Just another "idiot at petsmart that thinks they are a german shepherd expert" story for ya'll to laugh at.

We have been working on desensitizing so that Rocky isn't scared of people. He wears his "in training don't pet" vest I made him and we just walk all over, walk by people, sit in one place and watch people walk by.

I think my dog looks pretty darn good.

This 19 year old kid walks by and says "is that a GIRL?" (like in a negative way) and I responded..."No...."

He proceeded to tell me that I have a midget german shepherd because the smallest a male should be is 100 pounds. HIS parents bred their two german shepherds and both were over 100 pounds. German Shepherds under 100 pounds shouldn't be bred.

I asked him "Did your dogs have their hips OFA'd? Do your dogs have any titles? Do your dogs act aggressively to strangers who come near you?"

His answers were no, no, and yes. He thought he got the last one right.

I told him "well then youre parents are backyard breeders" and walked away. He probably had no idea what that meant, but since we had an audience of about 20 I figured at least one person would google it and learn something.

Rocky did a perfect heel by the way. Thank god. We looked pretty darn good walking away.

I never say anything back to these people. Not even the one who called Rocky a transgender/multi gender dog. But today was just one of those days. Plus he said it infront of like 20 people. Good lesson time.


----------



## KZoppa (Aug 14, 2010)

yikes!


----------



## martemchik (Nov 23, 2010)

Why cant this stuff happen to me!?!?! I never run into people that need a lesson! I would not be shy about explaining to them how wrong they are about anything and everything.
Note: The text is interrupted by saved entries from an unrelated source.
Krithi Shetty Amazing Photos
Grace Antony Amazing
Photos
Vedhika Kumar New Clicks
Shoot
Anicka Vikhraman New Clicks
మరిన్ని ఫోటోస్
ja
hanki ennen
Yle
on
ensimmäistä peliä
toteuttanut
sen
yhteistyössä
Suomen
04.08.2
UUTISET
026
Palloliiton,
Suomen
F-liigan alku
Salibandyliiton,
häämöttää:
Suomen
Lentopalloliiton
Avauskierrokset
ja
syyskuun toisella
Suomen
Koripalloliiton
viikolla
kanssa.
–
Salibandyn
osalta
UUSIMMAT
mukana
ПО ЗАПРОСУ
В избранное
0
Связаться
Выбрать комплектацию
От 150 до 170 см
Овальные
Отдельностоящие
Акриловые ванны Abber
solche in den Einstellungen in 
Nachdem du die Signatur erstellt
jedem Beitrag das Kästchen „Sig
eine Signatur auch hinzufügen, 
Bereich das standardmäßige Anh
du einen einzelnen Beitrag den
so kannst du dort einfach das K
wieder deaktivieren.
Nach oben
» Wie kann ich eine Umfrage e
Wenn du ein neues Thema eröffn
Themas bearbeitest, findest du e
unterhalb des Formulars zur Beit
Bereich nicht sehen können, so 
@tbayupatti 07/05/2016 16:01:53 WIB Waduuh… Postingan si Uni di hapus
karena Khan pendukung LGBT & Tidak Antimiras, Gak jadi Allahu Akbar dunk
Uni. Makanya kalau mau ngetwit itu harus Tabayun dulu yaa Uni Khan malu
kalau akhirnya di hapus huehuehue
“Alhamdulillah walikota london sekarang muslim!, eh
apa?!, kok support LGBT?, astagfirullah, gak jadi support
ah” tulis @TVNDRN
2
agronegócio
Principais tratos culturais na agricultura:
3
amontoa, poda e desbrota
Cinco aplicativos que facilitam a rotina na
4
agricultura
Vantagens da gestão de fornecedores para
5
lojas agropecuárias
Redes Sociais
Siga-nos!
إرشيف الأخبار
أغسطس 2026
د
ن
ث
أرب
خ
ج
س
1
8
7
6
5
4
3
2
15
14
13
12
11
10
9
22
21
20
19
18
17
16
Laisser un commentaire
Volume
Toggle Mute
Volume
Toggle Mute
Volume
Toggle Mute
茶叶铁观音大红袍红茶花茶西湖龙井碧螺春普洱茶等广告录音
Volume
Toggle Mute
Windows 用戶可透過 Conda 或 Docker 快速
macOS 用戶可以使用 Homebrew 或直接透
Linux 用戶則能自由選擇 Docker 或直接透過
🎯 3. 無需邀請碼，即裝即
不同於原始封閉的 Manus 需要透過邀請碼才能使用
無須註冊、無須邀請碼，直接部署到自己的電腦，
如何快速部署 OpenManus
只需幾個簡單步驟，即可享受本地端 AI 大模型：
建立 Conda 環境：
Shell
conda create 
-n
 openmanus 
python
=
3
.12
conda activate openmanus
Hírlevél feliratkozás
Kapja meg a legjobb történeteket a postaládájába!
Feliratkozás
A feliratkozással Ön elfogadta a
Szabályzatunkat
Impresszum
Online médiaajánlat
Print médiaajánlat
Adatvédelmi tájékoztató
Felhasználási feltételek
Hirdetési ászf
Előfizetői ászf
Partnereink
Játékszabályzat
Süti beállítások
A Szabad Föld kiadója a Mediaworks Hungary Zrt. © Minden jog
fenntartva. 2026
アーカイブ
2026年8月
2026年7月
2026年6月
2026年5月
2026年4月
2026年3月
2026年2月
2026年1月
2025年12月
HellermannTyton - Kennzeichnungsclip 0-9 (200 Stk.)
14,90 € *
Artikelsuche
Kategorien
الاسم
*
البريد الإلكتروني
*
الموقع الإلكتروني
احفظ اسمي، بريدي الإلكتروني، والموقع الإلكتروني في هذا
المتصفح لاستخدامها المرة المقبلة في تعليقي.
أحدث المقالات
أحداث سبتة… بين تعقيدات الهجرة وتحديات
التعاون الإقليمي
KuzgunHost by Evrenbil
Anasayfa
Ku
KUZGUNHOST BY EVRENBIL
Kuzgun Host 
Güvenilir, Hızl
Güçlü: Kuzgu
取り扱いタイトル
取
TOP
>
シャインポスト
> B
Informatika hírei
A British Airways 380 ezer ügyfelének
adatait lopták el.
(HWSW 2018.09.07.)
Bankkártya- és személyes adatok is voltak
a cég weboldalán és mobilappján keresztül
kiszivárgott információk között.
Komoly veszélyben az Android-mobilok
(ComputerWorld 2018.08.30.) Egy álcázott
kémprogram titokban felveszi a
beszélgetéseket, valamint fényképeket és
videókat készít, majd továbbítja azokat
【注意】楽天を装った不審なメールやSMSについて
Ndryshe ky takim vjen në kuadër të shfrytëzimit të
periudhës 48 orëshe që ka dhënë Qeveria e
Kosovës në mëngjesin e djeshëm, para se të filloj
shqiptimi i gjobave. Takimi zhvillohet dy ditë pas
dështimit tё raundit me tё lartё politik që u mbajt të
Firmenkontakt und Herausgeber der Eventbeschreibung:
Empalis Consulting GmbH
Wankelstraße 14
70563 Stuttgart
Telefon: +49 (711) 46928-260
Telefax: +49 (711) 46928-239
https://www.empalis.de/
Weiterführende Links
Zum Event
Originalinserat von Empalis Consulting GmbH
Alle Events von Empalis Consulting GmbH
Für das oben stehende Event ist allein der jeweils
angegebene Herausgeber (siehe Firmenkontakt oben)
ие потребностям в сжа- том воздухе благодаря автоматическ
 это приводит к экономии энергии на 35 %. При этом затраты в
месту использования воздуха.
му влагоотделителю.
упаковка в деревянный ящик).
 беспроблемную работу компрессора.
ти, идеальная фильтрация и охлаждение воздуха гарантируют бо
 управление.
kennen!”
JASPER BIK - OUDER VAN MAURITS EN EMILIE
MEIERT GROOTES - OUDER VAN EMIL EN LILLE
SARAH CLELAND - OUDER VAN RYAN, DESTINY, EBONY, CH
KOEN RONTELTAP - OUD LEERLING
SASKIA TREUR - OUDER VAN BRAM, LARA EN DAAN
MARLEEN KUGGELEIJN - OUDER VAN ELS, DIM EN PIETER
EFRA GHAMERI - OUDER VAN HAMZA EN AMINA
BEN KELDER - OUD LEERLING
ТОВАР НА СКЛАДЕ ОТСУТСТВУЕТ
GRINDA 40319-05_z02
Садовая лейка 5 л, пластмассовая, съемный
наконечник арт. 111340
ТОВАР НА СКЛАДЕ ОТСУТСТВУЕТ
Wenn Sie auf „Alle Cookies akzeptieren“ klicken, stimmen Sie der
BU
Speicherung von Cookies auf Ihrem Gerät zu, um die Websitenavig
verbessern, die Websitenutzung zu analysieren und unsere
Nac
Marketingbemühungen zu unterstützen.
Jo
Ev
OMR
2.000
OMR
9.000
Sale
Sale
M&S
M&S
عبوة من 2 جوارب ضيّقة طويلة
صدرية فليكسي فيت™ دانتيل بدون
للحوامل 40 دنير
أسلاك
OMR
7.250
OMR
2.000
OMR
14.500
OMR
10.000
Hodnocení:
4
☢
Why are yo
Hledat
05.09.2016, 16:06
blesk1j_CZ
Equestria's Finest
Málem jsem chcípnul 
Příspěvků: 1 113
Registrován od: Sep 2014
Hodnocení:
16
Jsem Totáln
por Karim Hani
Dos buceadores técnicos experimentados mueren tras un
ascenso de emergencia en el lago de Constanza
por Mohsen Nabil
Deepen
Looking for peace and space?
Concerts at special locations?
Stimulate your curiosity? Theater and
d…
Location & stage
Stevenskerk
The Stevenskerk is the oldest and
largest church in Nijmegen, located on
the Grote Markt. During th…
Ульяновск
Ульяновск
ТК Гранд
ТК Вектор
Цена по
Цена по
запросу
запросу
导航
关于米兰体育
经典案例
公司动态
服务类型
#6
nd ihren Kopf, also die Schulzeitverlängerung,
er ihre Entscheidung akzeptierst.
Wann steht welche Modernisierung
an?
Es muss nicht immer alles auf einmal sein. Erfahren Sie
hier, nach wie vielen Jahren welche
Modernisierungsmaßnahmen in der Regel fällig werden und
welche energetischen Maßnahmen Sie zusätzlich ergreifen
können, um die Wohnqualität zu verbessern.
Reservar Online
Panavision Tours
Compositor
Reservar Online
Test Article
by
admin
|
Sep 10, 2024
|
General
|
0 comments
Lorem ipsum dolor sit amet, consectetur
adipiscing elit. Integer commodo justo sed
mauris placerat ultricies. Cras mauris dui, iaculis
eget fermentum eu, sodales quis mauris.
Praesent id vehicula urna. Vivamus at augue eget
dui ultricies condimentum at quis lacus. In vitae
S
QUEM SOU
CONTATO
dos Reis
Although it is very heartwarming when someone that does know something about the breed compliments me on how nicely sized and tempered my boy is.


----------



## x0emiroxy0x (Nov 29, 2010)

Aside from that, we had a perfect 1 1/2 hour adventure today! 1 hour 15 min walk and 15 min at petsmart (its behind my apartment)

Rocky sat, laid down, high fived every time I asked him to in Petsmart, even when people walked by. 

We purposely walked down aisles with people in them. Rocky sniffed one lady who had on too much perfume (even I smelt it) but after that, I'm not kidding, he completely ignored them! We did this about 6 times then sat on the bench in the back and practiced down-stays. I have no problem if he stands up when men walk by. That is what I am desensitizing him to. I will know when he starts getting better by when he stays down when they walk by. My trainer said not to punish him for breaking the down, as long as he at least stays sitting. She said down might be too intimidating for him right now when big men walk by. Very happy with todays results.

Also walked by a group of telephone pole repairmen. It is right next to the shaded grass Rocky rolls in on hot days. They laughed and pointed as he rolled around for about 5 minutes. Then we walked by them. He glanced once then kept walking.

My great pup!


----------



## mycobraracr (Dec 4, 2011)

I hate petsmart for that reason! I get the same thing every time I go. I had a "trainer" (I use the term loosley) there tell me Mina is way to small to be a PB. She is 4 months and 4 days old and 33 lbs. Not huge but on track. I told her that her (Mina's) papers disagreed with her. She then said I need to socialize her and bring her to the puppy class. As Mina is with me, and laying at my feet without me holding her leash. I just said we dont need your classes and she is socialized. I take her everywhere I go! She kept going on so I just walked away. That's just one trip! Geeze hahaha


----------



## BGSD (Mar 24, 2011)

My graphical summary of the event:


----------



## LoveEcho (Mar 4, 2011)

I had the opposite reaction at Petco today, for once!

I usually get "your dog is too pretty to be a boy" as well, and "he's so small!" (Yeah...at 80 lbs/16 months...ok). I love that

I was doing the same kind of thing, going up and down aisles working on focused heeling.

He's in a down and I'm looking at bullysticks and marrow bones, when an employee approaches me. He looks a little younger than me, and he has a really, really thick eastern European accent. He asks if it's ok to pet my dog, because he's so handsome. He then goes into how lovely it is to see a GSD meet breed standards for once, how Americans ruin the dogs by foregoing all else for size, and how wonderfully tempered he is. We're chatting, he knows a LOT about the breed. Turns out, his parents are breeders in the Czech Republic... given how much he knew about titling, his dog's titles, etc, I definitely believed him. 

I was impressed!!


----------